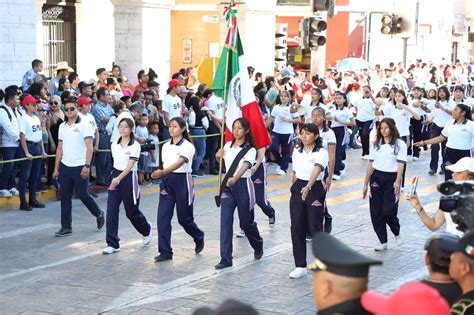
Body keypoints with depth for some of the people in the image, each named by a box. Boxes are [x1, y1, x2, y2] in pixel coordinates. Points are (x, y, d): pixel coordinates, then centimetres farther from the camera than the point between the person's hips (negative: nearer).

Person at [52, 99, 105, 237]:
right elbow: (60, 148, 14)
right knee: (65, 197, 4)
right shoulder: (62, 126, 11)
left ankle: (99, 214, 25)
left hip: (79, 167, -5)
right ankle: (66, 227, 10)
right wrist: (56, 168, 10)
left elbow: (89, 147, -12)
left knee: (83, 194, -1)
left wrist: (87, 166, -20)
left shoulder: (84, 125, -7)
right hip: (65, 167, 5)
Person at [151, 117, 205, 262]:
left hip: (182, 181, -5)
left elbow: (179, 163, -27)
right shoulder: (165, 146, 9)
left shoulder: (188, 146, -12)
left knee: (184, 218, 4)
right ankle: (165, 252, -2)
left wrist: (162, 172, -41)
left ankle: (199, 238, 35)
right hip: (167, 181, 5)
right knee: (163, 216, -6)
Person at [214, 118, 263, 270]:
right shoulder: (227, 145, 6)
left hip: (243, 185, -4)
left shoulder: (250, 150, -10)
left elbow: (244, 167, -28)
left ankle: (258, 246, 40)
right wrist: (218, 155, 1)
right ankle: (225, 259, -8)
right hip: (228, 185, 4)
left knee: (246, 222, 9)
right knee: (225, 221, -8)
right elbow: (220, 159, 25)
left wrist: (235, 179, -46)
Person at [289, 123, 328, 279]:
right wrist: (295, 189, 16)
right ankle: (300, 266, 6)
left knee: (315, 227, -1)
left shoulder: (321, 153, -12)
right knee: (297, 228, 0)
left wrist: (308, 187, -45)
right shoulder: (296, 151, 6)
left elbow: (316, 171, -29)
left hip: (315, 189, -5)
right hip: (298, 190, 5)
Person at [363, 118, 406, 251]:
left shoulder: (399, 144, -2)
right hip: (376, 178, 4)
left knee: (388, 211, -13)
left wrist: (397, 182, -20)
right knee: (376, 212, 1)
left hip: (391, 178, -4)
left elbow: (401, 164, -8)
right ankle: (383, 242, 11)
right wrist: (366, 184, 10)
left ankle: (396, 231, 19)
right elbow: (370, 164, 12)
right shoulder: (376, 144, 11)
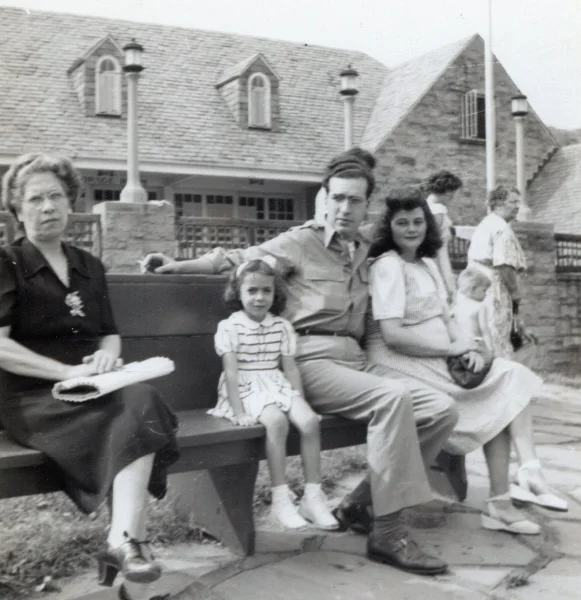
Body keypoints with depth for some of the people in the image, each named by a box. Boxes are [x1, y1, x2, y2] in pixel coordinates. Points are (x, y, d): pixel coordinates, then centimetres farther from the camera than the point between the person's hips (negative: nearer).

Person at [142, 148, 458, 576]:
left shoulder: (366, 251, 20)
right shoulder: (300, 242, 4)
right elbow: (238, 259, 9)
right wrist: (180, 266, 3)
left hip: (356, 359, 7)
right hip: (311, 360, -6)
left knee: (442, 409, -12)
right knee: (393, 398, -32)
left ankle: (361, 502, -3)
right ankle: (387, 533, -26)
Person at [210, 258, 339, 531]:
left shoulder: (282, 326, 10)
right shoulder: (229, 327, -3)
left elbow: (290, 368, 9)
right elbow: (231, 371, -10)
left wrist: (299, 400, -3)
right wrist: (238, 412, -17)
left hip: (277, 386, 5)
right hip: (247, 390, -4)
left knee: (309, 420, -22)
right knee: (277, 421, -33)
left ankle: (313, 496, -13)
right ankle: (280, 500, -26)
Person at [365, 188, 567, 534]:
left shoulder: (428, 264, 16)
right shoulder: (388, 266, -11)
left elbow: (445, 318, 15)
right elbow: (392, 336, -20)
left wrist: (469, 348, -6)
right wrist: (453, 349, -15)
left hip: (438, 359, 8)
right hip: (402, 364, -8)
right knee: (510, 381, -13)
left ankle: (501, 503, -9)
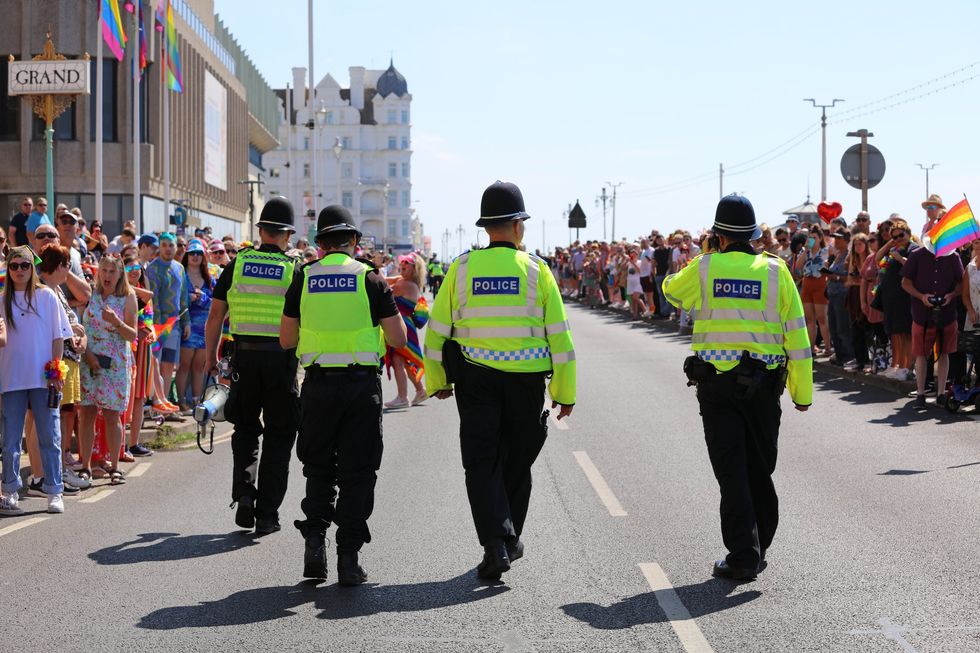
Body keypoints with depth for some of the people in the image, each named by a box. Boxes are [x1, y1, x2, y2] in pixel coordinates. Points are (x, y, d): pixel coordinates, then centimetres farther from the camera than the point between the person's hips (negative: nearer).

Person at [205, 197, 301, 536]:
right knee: (278, 437, 8)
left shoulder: (237, 265, 4)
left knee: (245, 430, 19)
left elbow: (215, 316, 4)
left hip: (244, 356, 2)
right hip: (282, 358, -2)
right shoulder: (294, 270, -1)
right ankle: (267, 514, 7)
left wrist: (210, 357, 13)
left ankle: (243, 491, -2)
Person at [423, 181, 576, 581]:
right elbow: (559, 335, -3)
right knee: (517, 462, 17)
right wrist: (565, 392, 6)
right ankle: (510, 540, 28)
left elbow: (437, 330, 3)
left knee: (482, 463, 4)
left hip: (476, 380, 0)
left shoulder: (462, 268, -2)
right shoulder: (536, 269, -4)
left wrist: (437, 381, 17)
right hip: (527, 381, 0)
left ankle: (495, 543, -11)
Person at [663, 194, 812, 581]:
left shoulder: (704, 269, -3)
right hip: (764, 383, 2)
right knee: (760, 468, 15)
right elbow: (797, 334, -1)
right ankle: (758, 548, 26)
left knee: (731, 471, 1)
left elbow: (671, 289, 20)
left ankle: (743, 556, -3)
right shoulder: (775, 271, -1)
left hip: (717, 383, -2)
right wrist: (802, 391, 5)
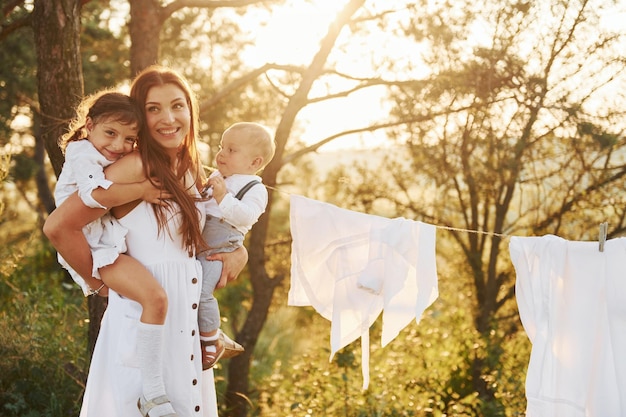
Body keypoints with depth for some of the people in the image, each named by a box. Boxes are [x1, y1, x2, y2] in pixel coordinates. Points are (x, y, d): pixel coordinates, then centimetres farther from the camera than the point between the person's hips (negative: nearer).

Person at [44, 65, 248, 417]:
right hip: (144, 319, -7)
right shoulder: (136, 169, -15)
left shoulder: (192, 174, 8)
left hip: (186, 321, 7)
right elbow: (58, 227, -20)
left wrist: (238, 253, -1)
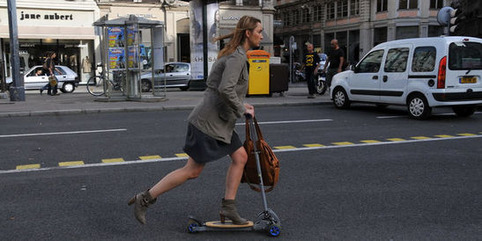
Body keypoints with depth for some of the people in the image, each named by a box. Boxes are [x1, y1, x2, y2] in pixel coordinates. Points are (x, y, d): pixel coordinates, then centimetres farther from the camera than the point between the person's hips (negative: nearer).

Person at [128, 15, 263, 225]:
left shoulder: (233, 55, 16)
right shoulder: (237, 57, -16)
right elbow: (225, 89, -29)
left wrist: (241, 105, 15)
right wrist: (241, 110, -14)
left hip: (219, 121, 10)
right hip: (209, 122, -10)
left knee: (240, 157, 9)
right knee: (193, 170, -3)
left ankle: (228, 208, 15)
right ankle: (145, 198, 8)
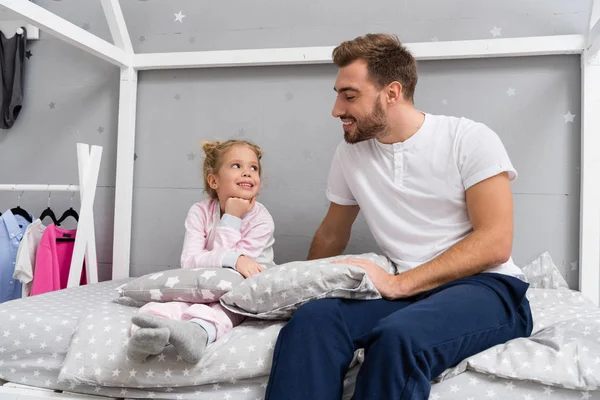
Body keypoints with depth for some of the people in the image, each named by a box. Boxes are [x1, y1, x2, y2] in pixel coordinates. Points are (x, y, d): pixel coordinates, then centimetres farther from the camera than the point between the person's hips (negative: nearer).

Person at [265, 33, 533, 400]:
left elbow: (495, 243, -12)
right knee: (312, 319, -28)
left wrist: (399, 283, -19)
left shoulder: (470, 139, -6)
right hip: (406, 293, 4)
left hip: (487, 287, -3)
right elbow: (331, 237, 21)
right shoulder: (350, 153, 8)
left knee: (399, 335, -35)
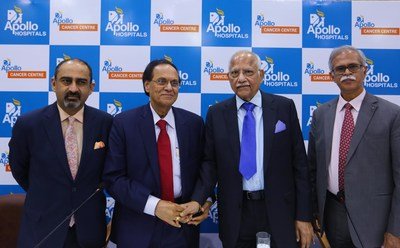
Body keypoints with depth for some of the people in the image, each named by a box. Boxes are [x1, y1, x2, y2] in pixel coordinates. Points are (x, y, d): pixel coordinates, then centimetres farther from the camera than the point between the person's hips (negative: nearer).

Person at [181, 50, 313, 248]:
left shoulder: (284, 107, -3)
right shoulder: (216, 113, 0)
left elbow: (299, 162, -2)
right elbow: (210, 162, 2)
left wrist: (304, 215, -3)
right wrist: (197, 199, -13)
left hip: (278, 210, 0)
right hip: (235, 213, 1)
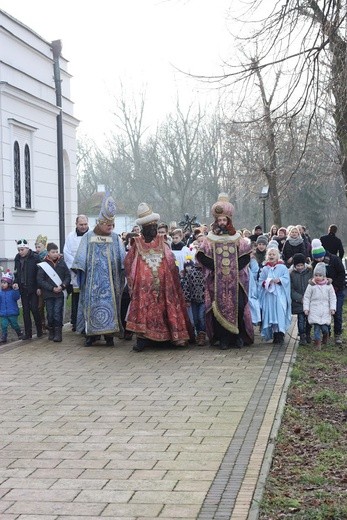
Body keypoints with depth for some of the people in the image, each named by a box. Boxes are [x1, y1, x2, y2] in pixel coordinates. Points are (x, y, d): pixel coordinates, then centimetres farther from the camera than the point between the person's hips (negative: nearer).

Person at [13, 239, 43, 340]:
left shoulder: (35, 257, -10)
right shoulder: (17, 258, 6)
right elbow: (16, 272, 15)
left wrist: (39, 287, -12)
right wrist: (15, 282, -2)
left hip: (33, 288, -5)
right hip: (23, 289, 5)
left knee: (34, 309, -6)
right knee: (25, 311, 7)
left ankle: (39, 331, 11)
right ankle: (27, 333, 11)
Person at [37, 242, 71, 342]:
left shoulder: (62, 263, 4)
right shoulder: (43, 265, -2)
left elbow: (68, 276, 6)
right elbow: (40, 280, -5)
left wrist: (62, 286, -10)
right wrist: (52, 288, -11)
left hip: (60, 293, 0)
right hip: (48, 294, 0)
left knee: (57, 314, -7)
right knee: (50, 314, 5)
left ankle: (58, 333, -3)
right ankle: (51, 332, 19)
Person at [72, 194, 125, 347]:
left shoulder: (115, 238, 8)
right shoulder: (88, 237, 5)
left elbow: (122, 258, 5)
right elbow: (81, 257, 4)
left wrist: (125, 269, -7)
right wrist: (80, 270, -4)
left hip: (110, 279, 1)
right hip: (93, 278, -1)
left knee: (110, 303, -2)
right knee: (92, 303, -1)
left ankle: (109, 334, 4)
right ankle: (92, 333, 6)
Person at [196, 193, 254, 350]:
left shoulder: (237, 238, 9)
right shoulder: (210, 239, 6)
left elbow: (245, 256, 6)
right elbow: (202, 256, -1)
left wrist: (236, 267, -6)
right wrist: (215, 267, -10)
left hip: (235, 280, 1)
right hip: (217, 281, -1)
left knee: (237, 306, -5)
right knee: (219, 306, -4)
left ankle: (239, 337, 5)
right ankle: (223, 339, 0)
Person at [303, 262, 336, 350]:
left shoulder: (328, 286, 3)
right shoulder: (311, 285, 0)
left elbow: (332, 298, 7)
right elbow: (306, 297, 4)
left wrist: (332, 308, 0)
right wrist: (306, 308, -1)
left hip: (325, 311, 1)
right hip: (314, 311, -1)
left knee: (324, 326, 0)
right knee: (316, 326, -6)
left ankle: (325, 338, 31)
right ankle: (317, 342, 3)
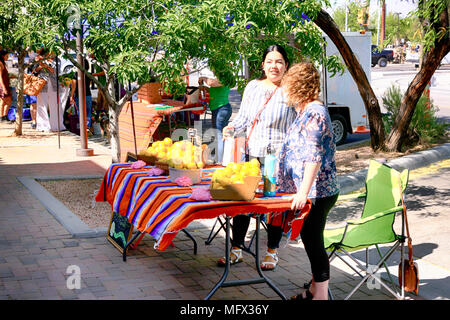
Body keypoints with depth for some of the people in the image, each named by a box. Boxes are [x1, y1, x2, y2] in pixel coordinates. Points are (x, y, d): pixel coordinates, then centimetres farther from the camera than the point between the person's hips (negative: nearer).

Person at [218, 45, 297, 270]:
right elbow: (243, 117, 16)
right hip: (251, 153, 4)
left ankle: (272, 251, 21)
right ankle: (236, 249, 19)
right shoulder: (252, 87, 10)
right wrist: (231, 127, -4)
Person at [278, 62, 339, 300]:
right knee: (311, 241, 18)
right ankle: (315, 289, 31)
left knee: (314, 243, -2)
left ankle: (321, 295, 8)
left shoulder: (314, 113, -18)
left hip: (317, 193, -10)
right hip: (315, 192, 10)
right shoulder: (308, 111, 14)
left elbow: (313, 156, -26)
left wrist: (303, 192, -28)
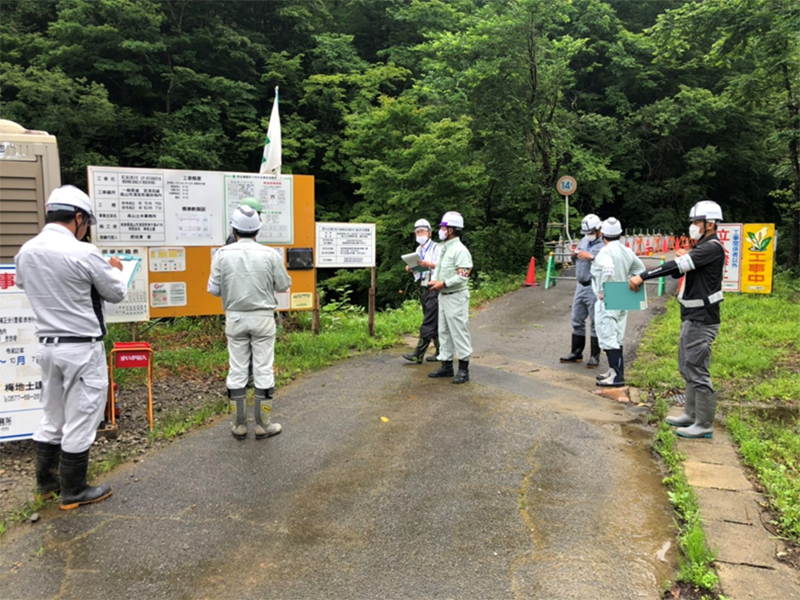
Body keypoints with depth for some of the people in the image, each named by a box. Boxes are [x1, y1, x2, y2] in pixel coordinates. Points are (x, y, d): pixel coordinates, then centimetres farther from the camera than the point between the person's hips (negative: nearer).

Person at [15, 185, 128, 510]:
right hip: (82, 348, -7)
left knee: (52, 417, 21)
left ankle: (46, 480, 34)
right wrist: (115, 269, 14)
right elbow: (116, 293, -6)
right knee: (80, 420, 5)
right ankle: (73, 492, 17)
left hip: (47, 344, 7)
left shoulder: (25, 252, 2)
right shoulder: (84, 253, -19)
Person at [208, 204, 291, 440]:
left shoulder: (222, 254, -5)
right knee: (263, 369, 5)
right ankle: (263, 425, 12)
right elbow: (283, 285, -1)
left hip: (235, 318, 2)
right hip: (262, 317, -1)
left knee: (237, 370, 9)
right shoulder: (270, 254, -9)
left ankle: (239, 425, 17)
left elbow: (214, 289, -2)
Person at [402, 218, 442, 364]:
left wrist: (428, 264, -30)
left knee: (428, 323, -8)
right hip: (424, 288, 8)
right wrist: (411, 268, -2)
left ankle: (418, 354, -9)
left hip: (434, 289, -8)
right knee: (434, 323, 12)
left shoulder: (436, 248, -9)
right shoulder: (419, 249, 15)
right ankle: (441, 351, 21)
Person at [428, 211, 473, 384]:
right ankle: (446, 365, 22)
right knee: (444, 331, 13)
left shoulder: (460, 250, -14)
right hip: (443, 296, 10)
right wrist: (434, 280, 3)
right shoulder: (444, 248, 15)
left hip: (456, 297, -10)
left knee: (459, 332, -4)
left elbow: (463, 276, -21)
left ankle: (463, 368, 3)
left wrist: (444, 284, -21)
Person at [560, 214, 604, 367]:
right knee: (577, 321, 13)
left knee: (596, 323, 1)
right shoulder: (584, 241, 13)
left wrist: (591, 257, -26)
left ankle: (595, 356, 10)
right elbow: (577, 261, 21)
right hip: (580, 286, 8)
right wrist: (575, 255, 0)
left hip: (594, 288, -8)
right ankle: (576, 353, 24)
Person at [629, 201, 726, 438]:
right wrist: (683, 258, -5)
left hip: (701, 320, -10)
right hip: (691, 318, 10)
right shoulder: (701, 248, 15)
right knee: (687, 368, 17)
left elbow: (677, 266, -25)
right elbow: (678, 271, 15)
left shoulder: (712, 248, -16)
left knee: (697, 371, -5)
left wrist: (642, 276, -25)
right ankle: (691, 415, 28)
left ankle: (704, 425, 4)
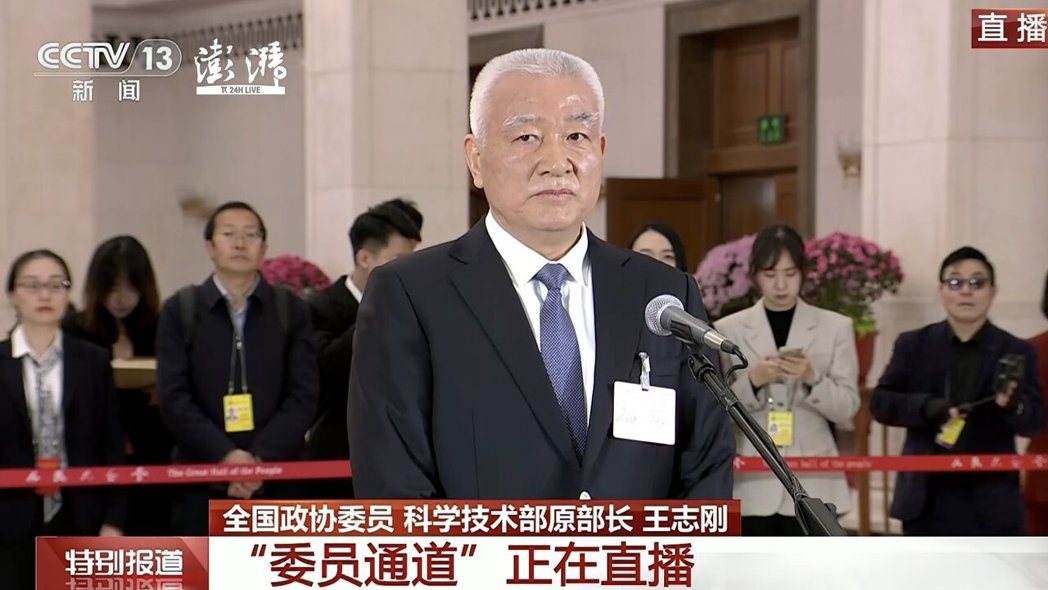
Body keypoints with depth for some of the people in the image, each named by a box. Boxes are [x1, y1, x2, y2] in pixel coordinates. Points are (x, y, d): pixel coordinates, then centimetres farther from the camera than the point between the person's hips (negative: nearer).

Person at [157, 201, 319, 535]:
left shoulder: (291, 311, 8)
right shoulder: (180, 311, 7)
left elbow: (303, 396, 1)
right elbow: (174, 398, -1)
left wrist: (262, 459, -13)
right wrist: (225, 455, -15)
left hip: (277, 479, 0)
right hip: (201, 485, 0)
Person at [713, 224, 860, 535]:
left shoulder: (835, 327, 5)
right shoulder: (728, 330, 4)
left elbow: (848, 407, 1)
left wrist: (812, 379, -17)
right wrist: (752, 381, -17)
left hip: (812, 485, 0)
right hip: (752, 484, 0)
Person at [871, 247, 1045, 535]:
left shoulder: (1016, 351, 3)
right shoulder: (913, 345, 6)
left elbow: (1036, 421, -2)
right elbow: (880, 402, 2)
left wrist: (1014, 405, -25)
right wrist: (925, 406, -17)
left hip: (991, 503, -1)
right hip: (927, 500, 1)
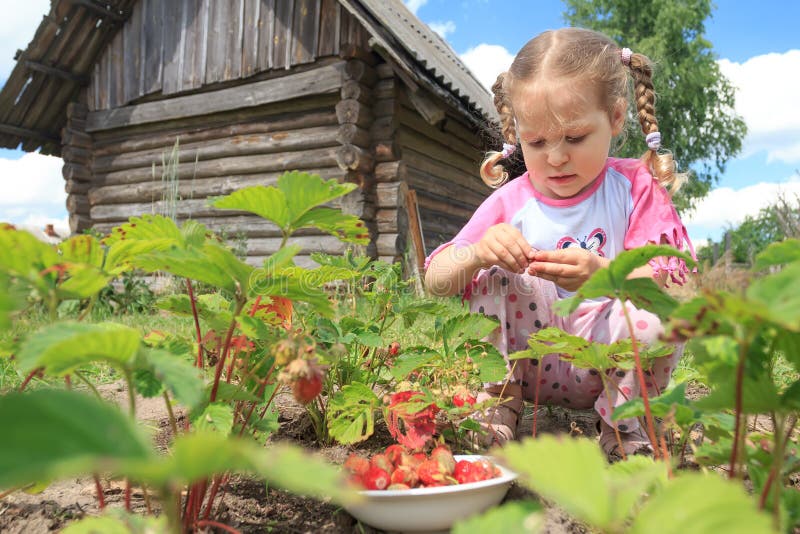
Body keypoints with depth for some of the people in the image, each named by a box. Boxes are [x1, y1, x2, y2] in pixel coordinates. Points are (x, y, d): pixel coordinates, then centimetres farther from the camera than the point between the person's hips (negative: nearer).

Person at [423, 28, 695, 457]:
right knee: (494, 267, -18)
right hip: (528, 362, 2)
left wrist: (603, 274, -36)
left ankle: (623, 422, -2)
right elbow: (434, 281, -8)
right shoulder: (509, 203, -2)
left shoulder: (636, 188, -4)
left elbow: (667, 282, -14)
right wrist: (475, 253, -30)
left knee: (655, 315, -30)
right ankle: (499, 400, -8)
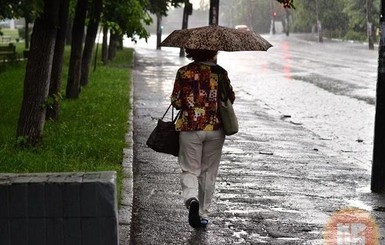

··········

*Task to carry out:* Without the pictures, give again exactly the lines above starting at the line containing "left ankle: (228, 208, 15)" and ending at the line containing "left hip: (60, 293, 0)".

*Solution below:*
left ankle: (228, 208, 15)
right ankle: (145, 198, 8)
Body keypoints with depth for some of the people in the image, each named by a box. Boxes are [x1, y1, x2, y2] in pixel coordinates. Points are (x, y, d): pixel coordinates, then centimetres farther from the camera than the point between the person's hips (negative: nearer).

Person at [265, 33, 533, 400]:
left elbow: (495, 243, -12)
right knee: (312, 319, -28)
left wrist: (399, 283, -19)
left shoulder: (470, 139, -6)
right hip: (406, 293, 4)
left hip: (487, 287, -3)
right elbow: (331, 237, 21)
right shoulder: (350, 153, 8)
left knee: (399, 335, -35)
Body keypoints with depth for some of the people in the image, each named by a box. Boxes are [x1, y1, x2, y2] in pixel coordinates. Points are (x, y, d): pixel coordinates, then centimetres farther from the camera than the point between the person's hips (negative: nearer).

Person at [181, 50, 313, 248]:
left shoulder: (284, 107, -3)
right shoulder: (216, 113, 0)
left elbow: (299, 162, -2)
right elbow: (210, 162, 2)
left wrist: (304, 215, -3)
right wrist: (197, 199, -13)
left hip: (278, 210, 0)
right hip: (235, 213, 1)
Body keypoints with depth for some of the people in the image, each named by a box. Boxes are [x1, y1, x2, y2] in pixel coordinates. Points are (x, y, d): pixel coordinates, then centimetres farther from the camera than the point between the person's hips (negative: nearer).

Person at [13, 239, 43, 340]:
left shoulder: (35, 257, -10)
right shoulder: (17, 258, 6)
right elbow: (16, 272, 15)
left wrist: (39, 287, -12)
right wrist: (15, 282, -2)
left hip: (33, 288, -5)
right hip: (23, 289, 5)
left knee: (34, 309, -6)
right knee: (25, 311, 7)
left ankle: (39, 331, 11)
right ankle: (27, 333, 11)
Person at [37, 242, 71, 342]:
left shoulder: (62, 263, 4)
right shoulder: (43, 265, -2)
left elbow: (68, 276, 6)
right elbow: (40, 280, -5)
left wrist: (62, 286, -10)
right wrist: (52, 288, -11)
left hip: (60, 293, 0)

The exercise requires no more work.